A 43-year-old Hispanic man has a very itchy rash on his left leg. It manifested within a few weeks of the patient starting a new job, one that involved working more hours than he had previously and on rotating shifts, which interfered with his sleep schedule.
For several years, he tried using different products—mostly OTC creams—on it, with no success. Increasingly annoyed by the rash, he finally consulted his family physician, who prescribed a combination clotrimazole/betamethasone cream. This helped a bit, but over time, the rash steadily worsened, and his primary care provider referred him to dermatology.
The patient claims to be otherwise healthy, with no history of atopy. He takes no prescription medications. He admits finding it difficult to refrain from scratching his legs.
EXAMINATION
There are large, slightly purplish, hypertrophic papulosquamous plaques of up to 8 cm on both anterior tibial areas. His arms, trunk, and wrists are rash-free, and his oral mucosal surfaces show no obvious signs of disease.
Punch biopsy shows a hypertrophic epidermis. There is marked obliteration of the dermoepidermal junction by a dense bandlike layer of lymphocytic infiltrate, associated with vacuolar change and necrotic keratinocytes in the basal layer of the epidermis.
DISCUSSION
This is a classic clinical and histologic picture of a dermatosis commonly seen in dermatology offices: lichen planus (LP). As is often the case, by the time the patient gets to dermatology, the clinical picture can be confused and atypical. But there is much to learn from such a case.
LP is the prototypical interface lichenoid dermatitis, which can be depended on to present in certain identifiable ways. In this case, what suggested this diagnosis was the word “puzzling.” It’s the perfect example of the intuitive, somewhat subjective side of dermatologic diagnosis: When I see a condition that baffles me momentarily, my puzzled reaction becomes meaningful because the word puzzling starts with a “p.” Lichen planus has long been associated with an extremely useful mnemonic device known as “The Ps.” Besides puzzling, it can stand for purple, plaquish, polygonal (ie, not round), prurtitic, papular, penile (LP has a predilection for this area), and planar (ie, flat-topped).
But it’s the “puzzling” aspect that unlocks the entrance to “The Ps,” and that in turn leads to consideration of this diagnosis. In this case, LP was not totally obvious, but a biopsy confirmed my clinical suspicions by demonstrating the classic findings associated with it.
An LP-like eruption can be provoked by drugs, such as the antimalarials, gold compounds, and penicillamine.

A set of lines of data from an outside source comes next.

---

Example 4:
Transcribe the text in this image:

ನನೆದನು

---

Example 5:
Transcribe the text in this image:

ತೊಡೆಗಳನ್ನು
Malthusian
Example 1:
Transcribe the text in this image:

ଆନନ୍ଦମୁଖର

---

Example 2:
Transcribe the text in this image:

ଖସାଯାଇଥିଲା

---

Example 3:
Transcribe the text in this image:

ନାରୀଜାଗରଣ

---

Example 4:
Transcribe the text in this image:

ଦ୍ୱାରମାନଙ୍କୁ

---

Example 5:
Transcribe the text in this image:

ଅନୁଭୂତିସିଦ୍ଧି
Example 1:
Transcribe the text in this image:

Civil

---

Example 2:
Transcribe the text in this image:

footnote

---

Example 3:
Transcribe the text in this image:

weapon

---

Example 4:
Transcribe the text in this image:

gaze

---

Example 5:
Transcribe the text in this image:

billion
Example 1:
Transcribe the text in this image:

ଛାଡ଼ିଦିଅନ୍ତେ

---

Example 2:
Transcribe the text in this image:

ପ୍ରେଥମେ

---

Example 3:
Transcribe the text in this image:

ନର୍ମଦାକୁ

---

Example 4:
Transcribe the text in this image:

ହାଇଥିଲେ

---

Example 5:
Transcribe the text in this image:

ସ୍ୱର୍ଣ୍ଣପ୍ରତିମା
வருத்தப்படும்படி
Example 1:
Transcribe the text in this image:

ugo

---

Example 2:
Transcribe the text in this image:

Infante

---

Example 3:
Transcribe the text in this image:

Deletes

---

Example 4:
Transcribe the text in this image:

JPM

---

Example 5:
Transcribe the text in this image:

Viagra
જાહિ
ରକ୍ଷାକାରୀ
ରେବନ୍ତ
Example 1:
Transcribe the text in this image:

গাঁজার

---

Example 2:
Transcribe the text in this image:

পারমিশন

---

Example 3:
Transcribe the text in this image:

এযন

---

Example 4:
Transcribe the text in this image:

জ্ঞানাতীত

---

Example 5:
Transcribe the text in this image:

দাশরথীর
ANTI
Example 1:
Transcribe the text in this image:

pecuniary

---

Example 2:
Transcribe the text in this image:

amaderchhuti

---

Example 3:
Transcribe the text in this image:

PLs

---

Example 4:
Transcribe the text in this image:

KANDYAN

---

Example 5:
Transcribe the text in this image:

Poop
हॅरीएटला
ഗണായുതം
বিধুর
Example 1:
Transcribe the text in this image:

It has also been associated with hepatitis C. But in my experience, the most common trigger appears to be stress, since it’s a rare case that doesn’t involve some. (I’ll happily concede that this is my opinion and not established fact.)
This patient’s LP demonstrated two common variants: For one, the darker the patient’s skin, the deeper the purple color of the LP—sometimes to the point of obscuring the diagnosis.
As if that were not enough to confuse the examiner, there was an element of lichen simplex chronicus (LSC; also known as neurodermatitis), which instigates the “itch-scratch-itch” cycle. By its nature, LSC tends to hyperpigmentation (brown). By definition, it involves hypertrophy of the epidermis secondary to scratching. But there is always a primary cause; sometimes mere dry skin will trigger it, or insect bites, eczema, or even psoriasis. This confuses the issue, but the biopsy will establish the true basis for the patient’s condition.
The more common presentation of LP is that of a collection of flat-topped (“planar”), pruritic, purplish papules on the volar wrist, ankles, and sacral area. The surfaces of these lesions often demonstrate a faintly white, shiny surface. LP can also appear on oral mucosal surfaces, where it has a totally different, lacy-white look. In these areas, it tends to burn and not itch. LP appears to have a predilection for the penile glans, where it presents as an annular purplish plaque that sits astride the proximal glans, spilling over onto the coronal area.
LP can present as a widespread generalized eruption mimicking granuloma annulare and secondary syphilis. The differential for simple, classic LP includes psoriasis, granuloma annulare and pityriasis rosea.
Treatment of LP is with topical steroid creams or ointments, tailored in terms of strength to the area of involvement. For example, a class II or III corticosteroid would be used on areas with thicker skin and a class IV or V on thinner skin. Stubborn, solitary plaques can be treated with intralesional steroid injection (2.5 to 10 mg/cc triamcinolone solution).